À la fin du chemin, je me suis aperçu que j'avais perdu mon chapelet, gravé du prénom de mon grand-père, acheté la veille. J'ai alors décidé de refaire tout le parcours pour le retrouver. J'abordais chaque personne sur mon chemin, déterminé, même si je sentais que je n'allais pas le retrouver. Quand je tombais sur un anglophone, je sortais un autre chapelet, je le faisais tomber et je disais « you not see this? » (catastrophique, mais drôle).
En refaisant le même discours, un pèlerin anglais a fait demi-tour et a décidé de m'aider, retournant sur ses pas. Durant ce chemin, il a débité en anglais ; j'avais l'impression d'avoir Eminem à côté de moi. Mais à la question « Pourquoi Lourdes ? », il m'a répondu que grâce à elle, il avait appris à penser et à parler davantage avec son cœur qu'avec sa tête. Que la vie n'est pas acquise, qu'il faut la vivre sans regret. Et qu'il est tellement reconnaissant du cadeau qu'est la vie : depuis, il remerciait chaque jour pour le fait de respirer, de voir…
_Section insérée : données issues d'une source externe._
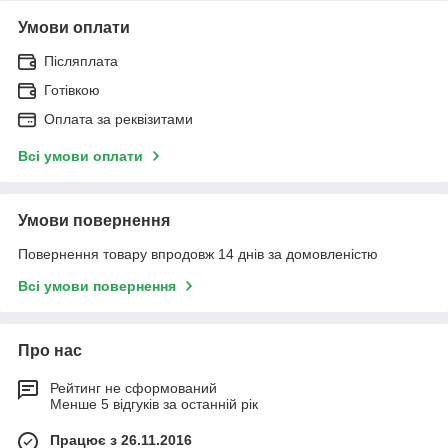
Умови оплати
Післяплата
Готівкою
Оплата за реквізитами
Всі умови оплати
Умови повернення
Повернення товару впродовж 14 днів за домовленістю
Всі умови повернення
Про нас
Рейтинг не сформований
Менше 5 відгуків за останній рік
Працює з 26.11.2016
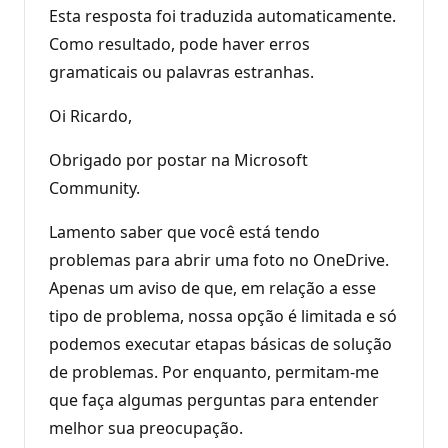
Esta resposta foi traduzida automaticamente.
Como resultado, pode haver erros
gramaticais ou palavras estranhas.
Oi Ricardo,
Obrigado por postar na Microsoft
Community.
Lamento saber que você está tendo
problemas para abrir uma foto no OneDrive.
Apenas um aviso de que, em relação a esse
tipo de problema, nossa opção é limitada e só
podemos executar etapas básicas de solução
de problemas. Por enquanto, permitam-me
que faça algumas perguntas para entender
melhor sua preocupação.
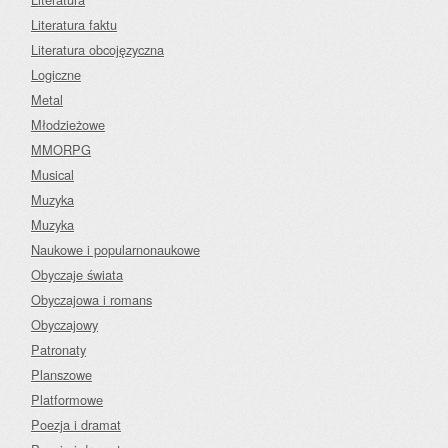
Literatura faktu
Literatura obcojęzyczna
Logiczne
Metal
Młodzieżowe
MMORPG
Musical
Muzyka
Muzyka
Naukowe i popularnonaukowe
Obyczaje świata
Obyczajowa i romans
Obyczajowy
Patronaty
Planszowe
Platformowe
Poezja i dramat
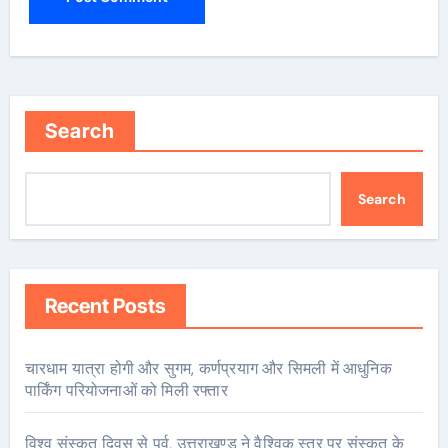
Search
Search
Recent Posts
चारधाम यात्रा होगी और सुगम, कर्णप्रयाग और सिमली में आधुनिक
पार्किंग परियोजनाओं को मिली रफ्तार
विश्व संस्कृत दिवस से पूर्व, उत्तराखण्ड ने वैश्विक स्तर पर संस्कृत के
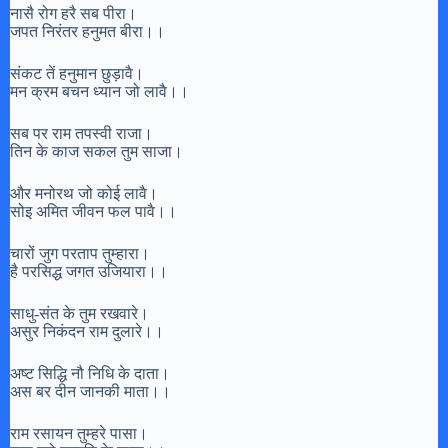
नासै रोग हरै सब पीरा।
जपत निरंतर हनुमत बीरा।।
संकट तें हनुमान छुड़ावै।
मन क्रम बचन ध्यान जो लावै।।
सब पर राम तपस्वी राजा।
तिन के काज सकल तुम साजा।
और मनोरथ जो कोई लावै।
सोइ अमित जीवन फल पावै।।
चारों जुग परताप तुम्हारा।
है परसिद्ध जगत उजियारा।।
साधु-संत के तुम रखवारे।
असुर निकंदन राम दुलारे।।
अष्ट सिद्धि नौ निधि के दाता।
अस बर दीन जानकी माता।।
राम रसायन तुम्हरे पासा।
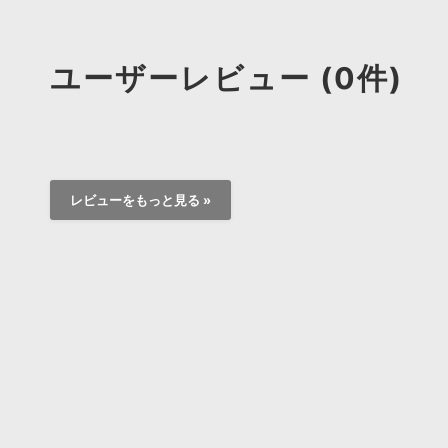
ユーザーレビュー (0件)
レビューをもっと見る »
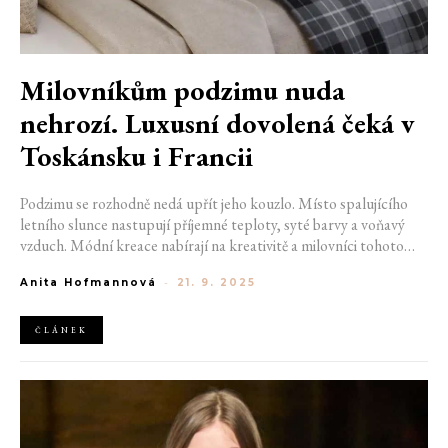
Milovníkům podzimu nuda
nehrozí. Luxusní dovolená čeká v
Toskánsku i Francii
Podzimu se rozhodně nedá upřít jeho kouzlo. Místo spalujícího
letního slunce nastupují příjemné teploty, syté barvy a voňavý
vzduch. Módní kreace nabírají na kreativitě a milovníci tohoto
období se jej nemohou dočkat. Podzim vyloženě volá po
Anita Hofmannová
-
21. 9. 2025
zpomalení a zážitcích. Luxusní dovolená v podzimních krajinách je
proto přesně tím, co mnozí z nás potřebují.
ČLÁNEK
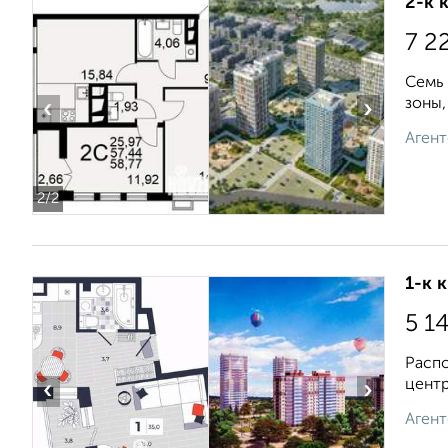
2-к 
7 2
Семь 
зоны,
‹
›
Агент
2
/2
1-к 
5 1
Распо
центр
‹
›
Агент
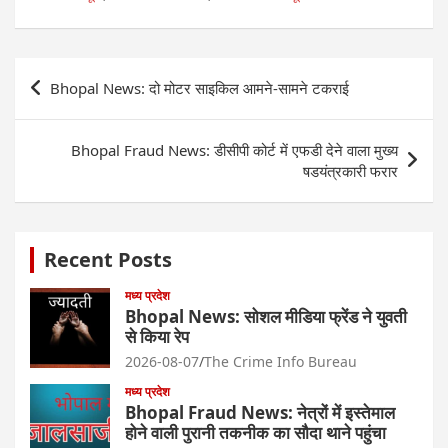
Post
Bhopal News: दो मोटर साइकिल आमने-सामने टकराई
navigation
Bhopal Fraud News: डीसीपी कोर्ट में एफडी देने वाला मुख्य
षडयंत्रकारी फरार
Recent Posts
मध्य प्रदेश
Bhopal News: सोशल मीडिया फ्रेंड ने युवती
से किया रेप
2026-08-07
The Crime Info Bureau
मध्य प्रदेश
Bhopal Fraud News: नेत्रों में इस्तेमाल
होने वाली पुरानी तकनीक का सौदा थाने पहुंचा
Nous n'avons jamais retrouvé le chapelet. Plus tard, d'autres pèlerins m'ont dit une phrase qui m'a profondément touché : « Peut-être que ton grand-père a fait le chemin avec toi et qu'il a voulu rester ici. » D'autant plus que, quand je l'avais choisi, je sentais qu'il n'était pas fait pour moi, mais pour mon grand-père, et son chapelet est resté là-bas. En racontant cette histoire à la dame qui m'avait gravé le chapelet, elle m'en a offert un autre, qu'elle a choisi elle-même, en y gravant aussi son nom. Cette fois-ci, je sentais qu'il était fait pour moi. Cela m'a beaucoup touché : une journée de bouleversement, qui montre que Dieu est là, aussi en chacun de nous.
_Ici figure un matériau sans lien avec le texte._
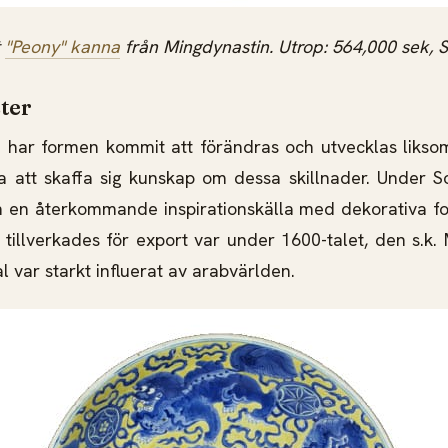
t
"Peony" kanna
från Mingdynastin. Utrop: 564,000 sek, S
ter
i har formen kommit att förändras och utvecklas liks
a att skaffa sig kunskap om dessa skillnader. Under 
 en återkommande inspirationskälla med dekorativa fo
 tillverkades för export var under 1600-talet, den s.k.
 var starkt influerat av arabvärlden.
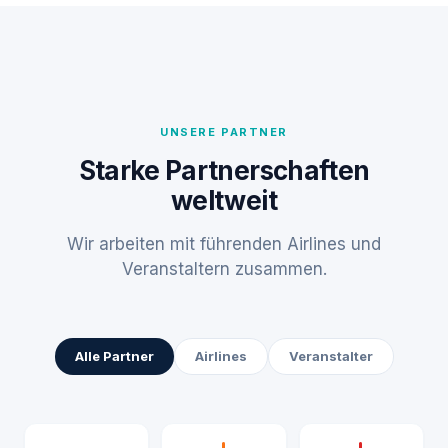
UNSERE PARTNER
Starke Partnerschaften
weltweit
Wir arbeiten mit führenden Airlines und
Veranstaltern zusammen.
Alle Partner
Airlines
Veranstalter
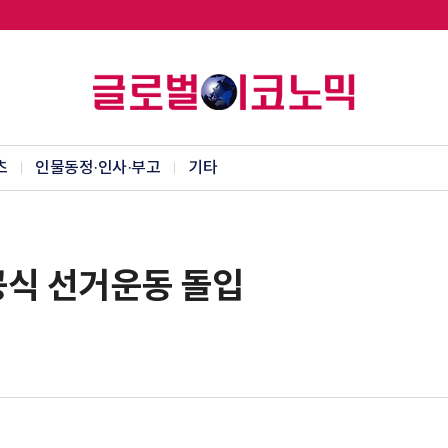
츠
인물동정·인사·부고
기타
공식 선거운동 돌입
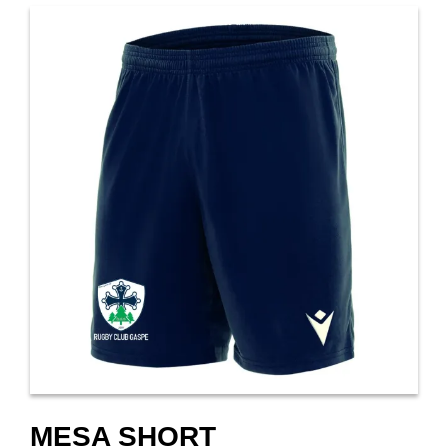
MESA SHORT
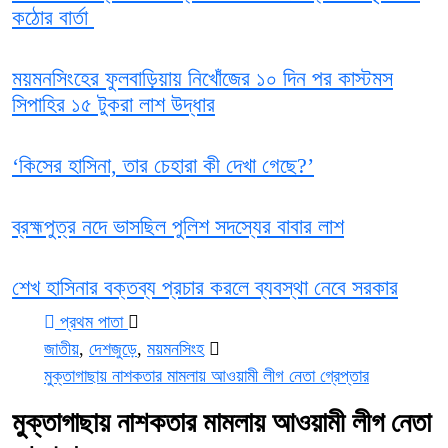
কঠোর বার্তা
ময়মনসিংহের ফুলবাড়িয়ায় নিখোঁজের ১০ দিন পর কাস্টমস
সিপাহির ১৫ টুকরা লাশ উদ্ধার
‘কিসের হাসিনা, তার চেহারা কী দেখা গেছে?’
ব্রহ্মপুত্র নদে ভাসছিল পুলিশ সদস্যের বাবার লাশ
শেখ হাসিনার বক্তব্য প্রচার করলে ব্যবস্থা নেবে সরকার
প্রথম পাতা
জাতীয়
,
দেশজুড়ে
,
ময়মনসিংহ
মুক্তাগাছায় নাশকতার মামলায় আওয়ামী লীগ নেতা গ্রেপ্তার
মুক্তাগাছায় নাশকতার মামলায় আওয়ামী লীগ নেতা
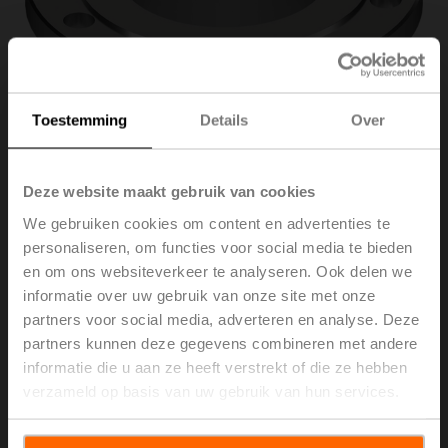
Toestemming
Details
Over
Deze website maakt gebruik van cookies
We gebruiken cookies om content en advertenties te
personaliseren, om functies voor social media te bieden
en om ons websiteverkeer te analyseren. Ook delen we
ZR6150
informatie over uw gebruik van onze site met onze
partners voor social media, adverteren en analyse. Deze
partners kunnen deze gegevens combineren met andere
Verlengstuk voor EPIV / Belimo Energy Valve™ DN 150
informatie die u aan ze heeft verstrekt of die ze hebben
Brutoprijs
€ 1.891,00
verzameld op basis van uw gebruik van hun services.
Toevoegen aan
winkelwagen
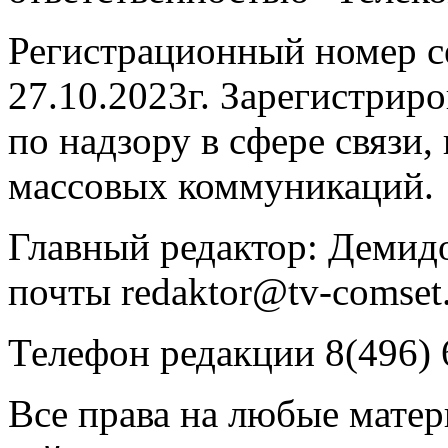
Регистрационный номер 
27.10.2023г. Зарегистрир
по надзору в сфере связи
массовых коммуникаций.
Главный редактор: Демидо
почты redaktor@tv-comset.
Телефон редакции 8(496) 
Все права на любые мате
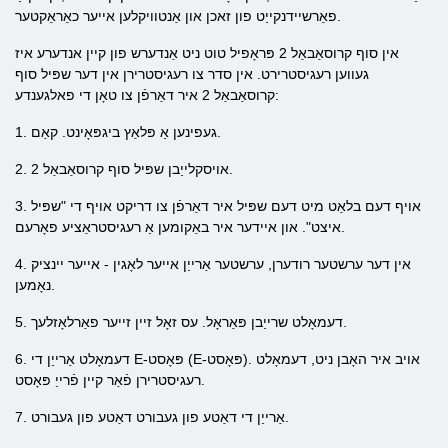
פאַרשיידנקייַט פון זאכן און אַנטוויקלען אייער כאַראַקטער.
אין סוף קרוסאַבאַל 2 פּראָפיל טוט ניט אַנדערש פון קיין אנדערע איז
געווען רעגיסטרירט. אין סדר צו רעגיסטרירן אין דער שפּיל סוף
קרוסאַבאַל 2 איר דאַרפֿן צו טאָן די פאלגענדע:
1. געפינען אַ פּלאַץ ביגפּאָינט. קאַם.
2. אויסקלייַבן שפּיל סוף קרוסאַבאַל 2.
3. אויף דעם בלאַט מיט דעם שפּיל איר דאַרפֿן צו דריקט אויף די "שפּיל
איצט". און איידער איר באַקומען אַ רעגיסטראַציע פאָרעם.
4. אין דער ערשטער רודערן, ערשטער אַרייַן אייער לאָגין - אייער יינציק
נאָמען.
5. דעמאָלט שרייַבן פּאַראָל. עס זאָל זיין זייער פאַרלאָזלעך.
6. דעמאָלט אַרייַן די E-פּאָסט (E-פּאָסט). אויב איר האָבן ניט, דעמאָלט
רעגיסטרירן פֿאַר קיין פֿרייַ פּאָסט.
7. אַרייַן די דאַטע פון ​​געבורט דאַטע פון ​​געבורט.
Le lendemain, j'ai décidé de distribuer de petits messages d'espérance accompagnés d'une parole de l'Évangile. Une dame, très émue, et son ami ont décidé, devant ce geste, de raconter l'histoire de ce dernier. Les médecins lui avaient annoncé qu'il ne lui restait qu'une semaine à vivre à cause d'un cancer du foie. Malgré les mises en garde, il s'était senti appelé à partir en pèlerinage à Jérusalem. À son retour, contre toute attente, il n'y avait plus aucune trace de la maladie. Depuis ce jour, il a choisi de visiter les lieux où des miracles ont eu lieu, pour remercier Dieu et témoigner de ce qu'il a vécu.
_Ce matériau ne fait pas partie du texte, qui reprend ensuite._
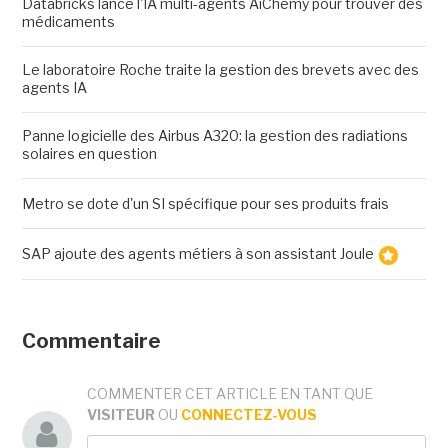
Databricks lance l'IA multi-agents AiChemy pour trouver des
médicaments
Le laboratoire Roche traite la gestion des brevets avec des
agents IA
Panne logicielle des Airbus A320: la gestion des radiations
solaires en question
Metro se dote d'un SI spécifique pour ses produits frais
SAP ajoute des agents métiers à son assistant Joule
Commentaire
COMMENTER CET ARTICLE EN TANT QUE
VISITEUR
OU
CONNECTEZ-VOUS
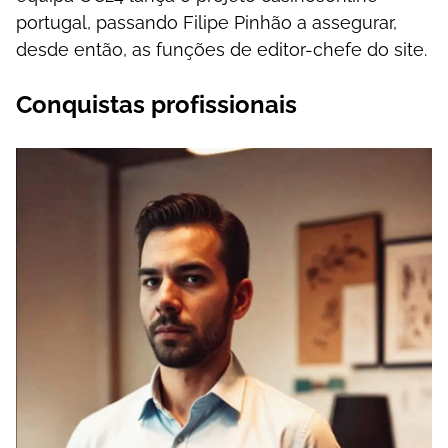
роrtugаl, раssаndо Fіlіре Ріnhãо а аssеgurаr,
dеsdе еntãо, аs funçõеs dе еdіtоr-сhеfе dо sіtе.
Соnquіstаs рrоfіssіоnаіs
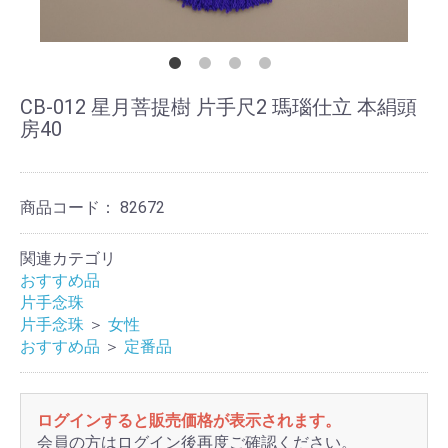
CB-012 星月菩提樹 片手尺2 瑪瑙仕立 本絹頭
房40
商品コード：
82672
関連カテゴリ
おすすめ品
片手念珠
片手念珠
＞
女性
おすすめ品
＞
定番品
ログインすると販売価格が表示されます。
会員の方はログイン後再度ご確認ください。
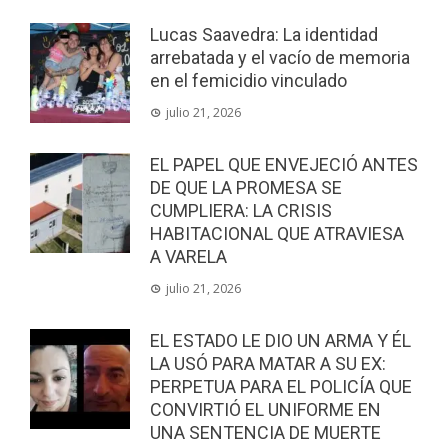
Lucas Saavedra: La identidad
arrebatada y el vacío de memoria
en el femicidio vinculado
julio 21, 2026
EL PAPEL QUE ENVEJECIÓ ANTES
DE QUE LA PROMESA SE
CUMPLIERA: LA CRISIS
HABITACIONAL QUE ATRAVIESA
A VARELA
julio 21, 2026
EL ESTADO LE DIO UN ARMA Y ÉL
LA USÓ PARA MATAR A SU EX:
PERPETUA PARA EL POLICÍA QUE
CONVIRTIÓ EL UNIFORME EN
UNA SENTENCIA DE MUERTE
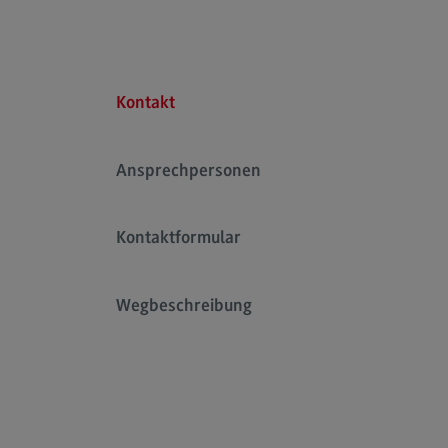
Kontakt
Ansprechpersonen
Kontaktformular
Wegbeschreibung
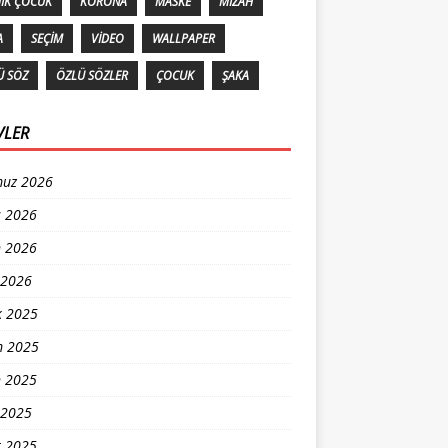
IK ÇOCUK
KORONA
MASKE
MIZAH
A
SEÇIM
VIDEO
WALLPAPER
Ü SÖZ
ÖZLÜ SÖZLER
ÇOCUK
ŞAKA
VLER
uz 2026
s 2026
n 2026
 2026
k 2025
m 2025
n 2025
 2025
t 2025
P.-S. : c'est par ce genre de rencontres que la foi nous fait grandir, personnellement et spirituellement. Je vous invite à aller vers les gens, car chaque personne a son histoire. Depuis, je suis resté en contact avec cette dame, avec de très beaux échanges. Une nouvelle amie.
Ces deux expériences m'ont profondément marqué. Elles m'ont rappelé que Lourdes est un lieu où l'on reçoit bien plus que ce que l'on vient chercher. On y découvre une fraternité qui dépasse les langues, une hospitalité extraordinaire et une foi qui redonne espérance. Je suis revenu avec la conviction que chaque jour est un cadeau et qu'il ne faut jamais cesser de remercier pour le simple fait de vivre.